Two people familiar with the relationship between the two men told CNN that it was well-known inside Fox News that they did not like each other.
One of the people said it was known staff should "never say anything good" about O'Reilly in front of Hannity.
Another person familiar with their relationship told CNN that Hannity even continued talking negatively about O'Reilly several months after O'Reilly had been ousted from Fox News.
Hannity all but conceded the two had not had a warm relationship while interviewing O'Reilly on his radio program last week. Hannity seemed to chalk up their history to the competition typical of the television industry.
"We kind of were competitors and at each other's throats," Hannity told O'Reilly in the interview. "But I will say this: Since you left the channel, you and I have started having conversations and we realize I think that in many ways that it was a mistake on both our parts to think you were isolated on an island and I was isolated on an island."
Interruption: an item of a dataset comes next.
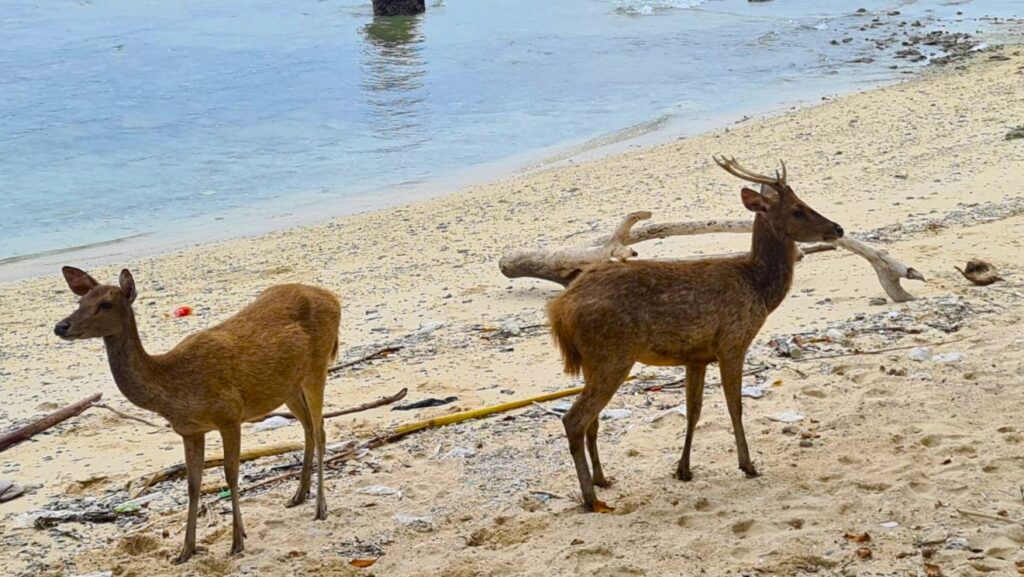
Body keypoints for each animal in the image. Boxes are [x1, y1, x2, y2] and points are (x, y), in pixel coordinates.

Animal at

Hannity appears to feel that he and O'Reilly have both become victims of liberals looking to silence them, and have found some kinship with him over that.
The two men also seem to understand they can mutually benefit from each other. O'Reilly needs a platform to promote his latest book, and Hannity is aiming to beat MSNBC host Rachel Maddow in the 9 p.m. ratings race. Hannity moved back to his old 9 p.m. time slot this week, putting him up directly against Maddow. On Monday, he beat her in both total viewers and the key 25-54 demographic. Hannity was hoping to defeat Maddow again on Tuesday, and bringing the former cable news king onto his program is sure to boost ratings.
While O'Reilly appeared on Fox News Tuesday night to sell his book, it was unclear whether another former host would be welcomed back to the network to promote her book.
Gretchen Carlson, who touched off a domino effect with a sexual harassment lawsuit that ultimately led to Fox News' ouster of Ailes, is releasing her book in October. A Fox News spokesperson did not respond to a request for comment about whether Carlson would be welcome on Fox as part of her book tour.